▸ Dataset extract:
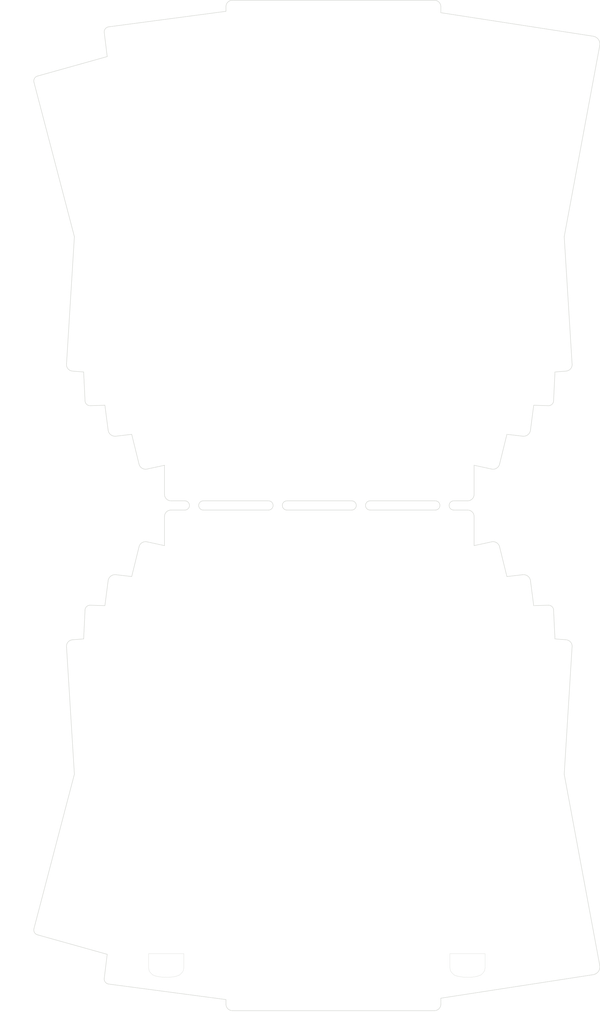
<source format=kicad_pcb>
(kicad_pcb (version 20221018) (generator pcbnew)

  (general
    (thickness 1.6)
  )

  (paper "USLetter" portrait)
  (layers
    (0 "F.Cu" signal)
    (31 "B.Cu" signal)
    (32 "B.Adhes" user "B.Adhesive")
    (33 "F.Adhes" user "F.Adhesive")
    (34 "B.Paste" user)
    (35 "F.Paste" user)
    (36 "B.SilkS" user "B.Silkscreen")
    (37 "F.SilkS" user "F.Silkscreen")
    (38 "B.Mask" user)
    (39 "F.Mask" user)
    (40 "Dwgs.User" user "User.Drawings")
    (41 "Cmts.User" user "User.Comments")
    (42 "Eco1.User" user "User.Eco1")
    (43 "Eco2.User" user "User.Eco2")
    (44 "Edge.Cuts" user)
    (45 "Margin" user)
    (46 "B.CrtYd" user "B.Courtyard")
    (47 "F.CrtYd" user "F.Courtyard")
    (48 "B.Fab" user)
    (49 "F.Fab" user)
    (50 "User.1" user)
    (51 "User.2" user)
    (52 "User.3" user)
    (53 "User.4" user)
    (54 "User.5" user)
    (55 "User.6" user)
    (56 "User.7" user)
    (57 "User.8" user)
    (58 "User.9" user)
  )

  (setup
    (pad_to_mask_clearance 0)
    (pcbplotparams
      (layerselection 0x00010fc_ffffffff)
      (plot_on_all_layers_selection 0x0000000_00000000)
      (disableapertmacros false)
      (usegerberextensions false)
      (usegerberattributes true)
      (usegerberadvancedattributes true)
      (creategerberjobfile true)
      (dashed_line_dash_ratio 12.000000)
      (dashed_line_gap_ratio 3.000000)
      (svgprecision 4)
      (plotframeref false)
      (viasonmask false)
      (mode 1)
      (useauxorigin false)
      (hpglpennumber 1)
      (hpglpenspeed 20)
      (hpglpendiameter 15.000000)
      (dxfpolygonmode true)
      (dxfimperialunits true)
      (dxfusepcbnewfont true)
      (psnegative false)
      (psa4output false)
      (plotreference true)
      (plotvalue true)
      (plotinvisibletext false)
      (sketchpadsonfab false)
      (subtractmaskfromsilk false)
      (outputformat 1)
      (mirror false)
      (drillshape 1)
      (scaleselection 1)
      (outputdirectory "")
    )
  )

  (net 0 "")

  (footprint "0_local:Lanyard_Hole" (layer "F.Cu") (at 75 221.5 180))

  (footprint "0_local:MountingHole_3.2mm_M3" (layer "F.Cu") (at 55 49))

  (footprint "0_badge:cowboys_vs_dinos_edgecuts" (layer "F.Cu") (at 108.15 66.15))

  (footprint "0_local:MountingHole_3.2mm_M3" (layer "F.Cu") (at 160.17 195.3))

  (footprint "0_local:MountingHole_3.2mm_M3" (layer "F.Cu") (at 55 195.3))

  (footprint "0_local:MountingHole_3.2mm_M3" (layer "F.Cu") (at 160.17 49))

  (footprint "0_local:MountingHole_3.2mm_M3" (layer "F.Cu") (at 126.2 117.6))

  (footprint "0_local:MountingHole_3.2mm_M3" (layer "F.Cu") (at 90.1 126.7))

  (footprint "0_local:Lanyard_Hole" (layer "F.Cu") (at 140.2 221.5 180))

  (footprint "0_local:MountingHole_3.2mm_M3" (layer "F.Cu") (at 126.2 126.7))

  (footprint "0_local:MountingHole_3.2mm_M3" (layer "F.Cu") (at 90.1 117.6))

  (gr_line (start 46.365 12.75) (end 46.365 121.15)
    (stroke (width 0.1) (type default)) (layer "Dwgs.User") (tstamp 00a6b835-a4c8-4c86-a126-d3dc46cedb09))
  (gr_line (start 168.865 123.15) (end 168.865 231.55)
    (stroke (width 0.1) (type default)) (layer "Dwgs.User") (tstamp 18321db2-1735-4df7-9282-8fc762bdca23))
  (gr_line (start 46.365 121.15) (end 168.865 121.15)
    (stroke (width 0.1) (type default)) (layer "Dwgs.User") (tstamp 1f1a2fbf-e81e-48a3-8969-3194b97b3849))
  (gr_line (start 46.365 123.15) (end 46.365 231.55)
    (stroke (width 0.1) (type default)) (layer "Dwgs.User") (tstamp 676d880d-970d-405b-ba33-d4f81a586e6f))
  (gr_line (start 46.365 123.15) (end 168.865 123.15)
    (stroke (width 0.1) (type default)) (layer "Dwgs.User") (tstamp 78150ad8-fb18-4b14-857f-2c8f3a48301b))
  (gr_line (start 46.365 231.55) (end 168.865 231.55)
    (stroke (width 0.1) (type default)) (layer "Dwgs.User") (tstamp 790a7f8c-b772-45b4-8820-c1ef87f7160a))
  (gr_line (start 168.865 12.75) (end 168.865 121.15)
    (stroke (width 0.1) (type default)) (layer "Dwgs.User") (tstamp ccd780b7-594b-4231-8131-b91fc74f402f))
  (gr_line (start 46.365 12.75) (end 168.865 12.75)
    (stroke (width 0.1) (type default)) (layer "Dwgs.User") (tstamp cffe64ff-aed0-442d-b9f1-566b245bdf08))
  (gr_line (start 44.5 121.15) (end 44.5 123.15)
    (stroke (width 0.1) (type default)) (layer "F.Fab") (tstamp 07e09050-aed5-432b-a766-c71c7ba3bafd))
  (gr_line (start 42.5 12.75) (end 40.5 12.75)
    (stroke (width 0.1) (type default)) (layer "F.Fab") (tstamp 21e9cf04-9774-4a67-90b0-4ce71b07ee72))
  (gr_line (start 42.5 231.55) (end 40.5 231.55)
    (stroke (width 0.1) (type default)) (layer "F.Fab") (tstamp 2edca32a-0b2a-4096-a2c9-6fa2038266ce))
  (gr_line (start 44.5 123.15) (end 42.5 123.15)
    (stroke (width 0.1) (type default)) (layer "F.Fab") (tstamp 35f62370-f121-4c23-836a-7515cfce073c))
  (gr_line (start 44.5 12.75) (end 42.5 12.75)
    (stroke (width 0.1) (type default)) (layer "F.Fab") (tstamp 4d37ecad-be50-441b-a32f-12e6e0e8c31f))
  (gr_line (start 42.5 12.75) (end 42.5 121.15)
    (stroke (width 0.1) (type default)) (layer "F.Fab") (tstamp 57f28682-058d-4c47-a4dc-33459ec1cea8))
  (gr_line (start 40.5 231.55) (end 40.5 12.75)
    (stroke (width 0.1) (type default)) (layer "F.Fab") (tstamp 5a01aa8a-16a5-4665-b6be-60c4033fe3b3))
  (gr_line (start 42.5 123.15) (end 42.5 231.55)
    (stroke (width 0.1) (type default)) (layer "F.Fab") (tstamp 7ab41802-0073-4e6a-90c0-f908bdd81ab8))
  (gr_line (start 168.865 234) (end 46.365 234)
    (stroke (width 0.1) (type default)) (layer "F.Fab") (tstamp 84f3c937-bccd-4415-ac27-5e02a7286027))
  (gr_line (start 168.865 232) (end 168.865 234)
    (stroke (width 0.1) (type default)) (layer "F.Fab") (tstamp 992c7b29-b7b6-44f9-84b4-7dac3ffc58c3))
  (gr_line (start 44.5 231.55) (end 42.5 231.55)
    (stroke (width 0.1) (type default)) (layer "F.Fab") (tstamp a25f07d0-fcc2-42af-8a4f-be8a4adab89a))
  (gr_line (start 44.5 121.15) (end 42.5 121.15)
    (stroke (width 0.1) (type default)) (layer "F.Fab") (tstamp b798741b-01bc-4aee-99a8-9f2f55360268))
  (gr_line (start 46.365 232) (end 46.365 234)
    (stroke (width 0.1) (type default)) (layer "F.Fab") (tstamp c3f1d9a4-92e3-4266-99a4-053995ea0fac))
  (gr_text "108.4 mm" (at 42.5 177.35 90) (layer "F.Fab") (tstamp 061bbf8d-8c35-4c1e-8792-7f38eda14e36)
    (effects (font (size 1 1) (thickness 0.15)) (justify left bottom))
  )
  (gr_text "122.5 mm" (at 107.615 234) (layer "F.Fab") (tstamp 1bf417cf-d5b6-4007-b07b-6238ee757529)
    (effects (font (size 1 1) (thickness 0.15)) (justify left bottom))
  )
  (gr_text "218.8 mm" (at 40.5 122.15 90) (layer "F.Fab") (tstamp 3d5bb43d-fb8e-4bba-84c5-96afb7017802)
    (effects (font (size 1 1) (thickness 0.15)) (justify left bottom))
  )
  (gr_text "2 mm" (at 42.5 123.15 90) (layer "F.Fab") (tstamp 8aed051e-da60-4d2e-acfe-162af71ce563)
    (effects (font (size 1 1) (thickness 0.15)) (justify left bottom))
  )
  (gr_text "108.4 mm" (at 42.5 66.95 90) (layer "F.Fab") (tstamp 9de14043-7e05-4bab-a11b-ee1df3fa0e0d)
    (effects (font (size 1 1) (thickness 0.15)) (justify left bottom))
  )

)

</source>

▸ Directions: Please copy the lines in the records above between the one holding "(gr_line (start 44.5 121.15) (end 42.5" and the one holding "(at 42.5 123.15", inclusive, exactly and with no other line.

▸ Solution to this task:
  (gr_line (start 44.5 121.15) (end 42.5 121.15)
    (stroke (width 0.1) (type default)) (layer "F.Fab") (tstamp b798741b-01bc-4aee-99a8-9f2f55360268))
  (gr_line (start 46.365 232) (end 46.365 234)
    (stroke (width 0.1) (type default)) (layer "F.Fab") (tstamp c3f1d9a4-92e3-4266-99a4-053995ea0fac))
  (gr_text "108.4 mm" (at 42.5 177.35 90) (layer "F.Fab") (tstamp 061bbf8d-8c35-4c1e-8792-7f38eda14e36)
    (effects (font (size 1 1) (thickness 0.15)) (justify left bottom))
  )
  (gr_text "122.5 mm" (at 107.615 234) (layer "F.Fab") (tstamp 1bf417cf-d5b6-4007-b07b-6238ee757529)
    (effects (font (size 1 1) (thickness 0.15)) (justify left bottom))
  )
  (gr_text "218.8 mm" (at 40.5 122.15 90) (layer "F.Fab") (tstamp 3d5bb43d-fb8e-4bba-84c5-96afb7017802)
    (effects (font (size 1 1) (thickness 0.15)) (justify left bottom))
  )
  (gr_text "2 mm" (at 42.5 123.15 90) (layer "F.Fab") (tstamp 8aed051e-da60-4d2e-acfe-162af71ce563)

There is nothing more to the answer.